> _Selected excerpt_:
"""
Design of an Expression Recognition Solution Based on the Global Channel-Spatial Attention Mechanism and Proportional Criterion Fusion
Jun Yu, Yang Zheng, Lei Wang, Yongqi Wang, Shengfan Xu
TL;DR
This work addresses facial expression recognition in the wild by integrating audio and visual modalities through a lightweight, end-to-end framework. It introduces a Global Channel-Spatial Attention mechanism to enhance modality features, and a proportional criterion-based fusion to combine audio and image decisions, guided by a coarse–fine granularity loss for optimization. The approach employs MCNN for audio and RHCNN for video feature extraction, with a three-stage pipeline and targeted preprocessing. On ABAW 2025 data, the method achieves strong performance, ranking third on the official validation set and demonstrating the value of cross-modal attention and decision-level fusion for robust emotion recognition.
"""
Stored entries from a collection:
"""
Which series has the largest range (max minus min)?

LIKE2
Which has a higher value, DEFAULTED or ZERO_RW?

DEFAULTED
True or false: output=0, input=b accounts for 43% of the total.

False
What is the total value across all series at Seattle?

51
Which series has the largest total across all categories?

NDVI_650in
"""
> _Problem A_:
Based on the expression recognition summary, what purpose does the Global Channel-Spatial Attention mechanism serve, and what is the proportional criterion-based fusion used for?
> _Problem B_:
Answer these questions from the expression recognition summary:
(i) Which network does the approach use for audio feature extraction?
(ii) How many stages does the pipeline have?
(iii) Where did the method rank on the official ABAW 2025 validation set?
The entries are separate material and are not connected to the expression recognition summary.

> _Written solution A_:
The Global Channel-Spatial Attention mechanism is introduced to enhance modality features. The proportional criterion-based fusion is used to combine audio and image decisions, guided by a coarse–fine granularity loss for optimization.

> _Written solution B_:
(i) MCNN
(ii) Three
(iii) Third